ViT+CLIP+NeRF: Fewshot Learning, Putting NeRF on a Diet
Is anyone interested in Computer Vision Field?
Our team project goal is the implementation of this paper: Putting NeRF on a Diet: Semantically Consistent Few-Shot View Synthesis :
With this project, We will code a 3D neural scene representation (NeRF: Neural Radiances Field) estimated from a few images.
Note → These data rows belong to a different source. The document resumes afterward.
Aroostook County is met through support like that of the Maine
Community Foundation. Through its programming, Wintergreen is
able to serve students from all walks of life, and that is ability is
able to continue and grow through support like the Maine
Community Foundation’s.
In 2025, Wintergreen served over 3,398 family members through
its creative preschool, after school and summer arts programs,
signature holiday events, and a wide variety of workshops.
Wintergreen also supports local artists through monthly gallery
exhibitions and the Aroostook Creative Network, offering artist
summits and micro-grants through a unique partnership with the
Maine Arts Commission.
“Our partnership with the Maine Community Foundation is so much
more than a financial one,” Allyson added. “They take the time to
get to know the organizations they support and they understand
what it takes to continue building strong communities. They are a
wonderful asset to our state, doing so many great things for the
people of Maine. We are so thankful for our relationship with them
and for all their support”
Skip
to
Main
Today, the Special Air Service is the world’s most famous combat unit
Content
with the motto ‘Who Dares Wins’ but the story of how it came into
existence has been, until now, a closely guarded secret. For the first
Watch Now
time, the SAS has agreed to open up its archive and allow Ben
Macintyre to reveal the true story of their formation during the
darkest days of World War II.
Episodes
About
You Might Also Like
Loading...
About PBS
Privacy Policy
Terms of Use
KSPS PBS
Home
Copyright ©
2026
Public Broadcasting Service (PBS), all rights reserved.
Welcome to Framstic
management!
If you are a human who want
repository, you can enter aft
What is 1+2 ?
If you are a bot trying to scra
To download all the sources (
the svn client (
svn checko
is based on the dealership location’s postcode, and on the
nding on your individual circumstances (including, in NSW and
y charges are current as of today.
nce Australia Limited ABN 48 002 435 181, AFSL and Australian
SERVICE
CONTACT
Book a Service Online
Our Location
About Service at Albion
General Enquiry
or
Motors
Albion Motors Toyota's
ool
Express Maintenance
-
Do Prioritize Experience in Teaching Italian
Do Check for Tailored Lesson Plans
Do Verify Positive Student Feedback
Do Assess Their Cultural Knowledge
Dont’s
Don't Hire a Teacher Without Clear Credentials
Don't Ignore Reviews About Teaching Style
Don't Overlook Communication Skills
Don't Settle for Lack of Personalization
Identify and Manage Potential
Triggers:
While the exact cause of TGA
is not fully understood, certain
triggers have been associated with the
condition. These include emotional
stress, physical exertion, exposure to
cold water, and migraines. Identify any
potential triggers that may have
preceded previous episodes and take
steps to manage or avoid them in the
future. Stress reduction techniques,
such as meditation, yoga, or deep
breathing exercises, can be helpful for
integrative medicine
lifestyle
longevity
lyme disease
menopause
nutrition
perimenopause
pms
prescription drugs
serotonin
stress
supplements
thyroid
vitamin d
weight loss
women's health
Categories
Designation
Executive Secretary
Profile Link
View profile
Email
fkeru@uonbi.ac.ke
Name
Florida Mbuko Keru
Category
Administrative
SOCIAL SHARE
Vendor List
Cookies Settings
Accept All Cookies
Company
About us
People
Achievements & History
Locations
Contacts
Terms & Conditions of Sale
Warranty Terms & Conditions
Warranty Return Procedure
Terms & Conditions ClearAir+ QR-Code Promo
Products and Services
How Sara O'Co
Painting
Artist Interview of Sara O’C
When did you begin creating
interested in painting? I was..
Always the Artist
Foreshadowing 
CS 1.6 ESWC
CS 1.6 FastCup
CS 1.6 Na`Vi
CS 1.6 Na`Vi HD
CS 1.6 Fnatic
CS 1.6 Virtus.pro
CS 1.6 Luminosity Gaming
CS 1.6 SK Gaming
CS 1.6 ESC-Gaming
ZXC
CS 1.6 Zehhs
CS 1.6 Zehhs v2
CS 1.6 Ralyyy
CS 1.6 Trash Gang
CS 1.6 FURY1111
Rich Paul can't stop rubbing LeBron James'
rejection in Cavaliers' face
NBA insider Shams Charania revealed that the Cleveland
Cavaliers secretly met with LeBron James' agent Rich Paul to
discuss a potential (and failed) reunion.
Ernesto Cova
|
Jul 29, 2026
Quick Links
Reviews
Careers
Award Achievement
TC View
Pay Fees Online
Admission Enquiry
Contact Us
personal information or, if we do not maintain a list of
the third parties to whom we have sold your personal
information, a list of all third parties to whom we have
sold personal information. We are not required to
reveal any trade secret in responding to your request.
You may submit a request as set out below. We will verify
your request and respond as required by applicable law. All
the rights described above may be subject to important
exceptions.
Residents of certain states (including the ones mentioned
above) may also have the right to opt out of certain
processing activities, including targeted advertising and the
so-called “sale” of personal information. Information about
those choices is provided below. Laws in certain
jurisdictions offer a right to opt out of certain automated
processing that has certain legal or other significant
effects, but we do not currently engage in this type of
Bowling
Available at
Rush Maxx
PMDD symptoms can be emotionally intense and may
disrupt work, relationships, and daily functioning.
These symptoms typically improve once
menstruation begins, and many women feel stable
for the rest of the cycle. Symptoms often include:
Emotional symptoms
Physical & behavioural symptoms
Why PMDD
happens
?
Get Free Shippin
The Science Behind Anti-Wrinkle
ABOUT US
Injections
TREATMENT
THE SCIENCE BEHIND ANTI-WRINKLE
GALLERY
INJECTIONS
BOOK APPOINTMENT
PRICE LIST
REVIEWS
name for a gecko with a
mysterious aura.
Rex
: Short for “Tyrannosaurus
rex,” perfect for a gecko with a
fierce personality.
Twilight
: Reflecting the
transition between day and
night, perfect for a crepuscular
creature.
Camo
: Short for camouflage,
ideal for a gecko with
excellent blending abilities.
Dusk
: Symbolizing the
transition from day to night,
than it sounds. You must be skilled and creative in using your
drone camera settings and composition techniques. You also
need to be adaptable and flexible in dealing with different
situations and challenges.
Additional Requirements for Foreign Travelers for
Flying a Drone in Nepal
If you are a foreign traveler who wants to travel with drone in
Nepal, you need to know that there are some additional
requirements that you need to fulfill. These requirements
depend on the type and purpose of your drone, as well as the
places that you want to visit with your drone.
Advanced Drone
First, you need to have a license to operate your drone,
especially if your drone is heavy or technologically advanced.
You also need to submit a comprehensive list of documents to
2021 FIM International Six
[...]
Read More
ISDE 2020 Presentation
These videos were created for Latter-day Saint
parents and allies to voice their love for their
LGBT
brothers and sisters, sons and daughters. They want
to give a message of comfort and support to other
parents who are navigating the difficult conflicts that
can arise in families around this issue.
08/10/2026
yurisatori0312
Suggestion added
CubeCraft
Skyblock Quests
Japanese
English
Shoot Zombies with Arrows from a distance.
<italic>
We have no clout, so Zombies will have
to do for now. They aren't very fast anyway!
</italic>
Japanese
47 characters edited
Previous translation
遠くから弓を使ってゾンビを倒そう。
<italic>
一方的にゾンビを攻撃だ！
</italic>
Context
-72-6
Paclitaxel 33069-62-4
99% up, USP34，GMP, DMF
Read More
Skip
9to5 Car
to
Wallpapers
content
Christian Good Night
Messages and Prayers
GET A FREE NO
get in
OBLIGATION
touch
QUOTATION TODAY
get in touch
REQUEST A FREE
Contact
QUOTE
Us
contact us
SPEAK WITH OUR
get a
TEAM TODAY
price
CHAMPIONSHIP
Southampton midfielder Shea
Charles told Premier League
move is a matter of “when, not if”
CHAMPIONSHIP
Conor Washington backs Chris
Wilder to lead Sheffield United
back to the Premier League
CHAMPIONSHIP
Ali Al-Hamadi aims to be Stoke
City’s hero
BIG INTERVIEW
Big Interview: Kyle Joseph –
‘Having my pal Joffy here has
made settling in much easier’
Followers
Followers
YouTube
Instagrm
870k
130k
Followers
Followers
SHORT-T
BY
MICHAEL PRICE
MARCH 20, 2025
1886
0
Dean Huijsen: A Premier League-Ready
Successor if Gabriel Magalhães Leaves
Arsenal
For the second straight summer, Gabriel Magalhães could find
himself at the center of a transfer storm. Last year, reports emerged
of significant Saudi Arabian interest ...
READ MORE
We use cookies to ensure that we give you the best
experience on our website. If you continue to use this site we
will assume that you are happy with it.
Which is based on extracting the semantic information using a pre-trained visual encoder such as CLIP, a Vision Transformer.
1. Languages and Skills
Languages : Python, Pytorch, JAX
Other Skills : Git, Github, Cloud Computing Experience
2. Model / Baseline Code
ViT, CLIP : https://github.com/openai/CLIP
Meatlearning-NeRF (Learned Initialization Paper : JAX Based NeRF Code) : https://github.com/tancik/learnit
NeRF (Pytorch Based NeRF Code) : https://github.com/yenchenlin/nerf-pytorch
@valhalla Thank you for fast response. Could I reply after checking more detail on the paper? At now I guess that CLIP and NeRF could be available as JAX code but connecting CLIP and NeRF + Training unified model to new data would be challenge for our team. Also we will consider detail implementation on the paper.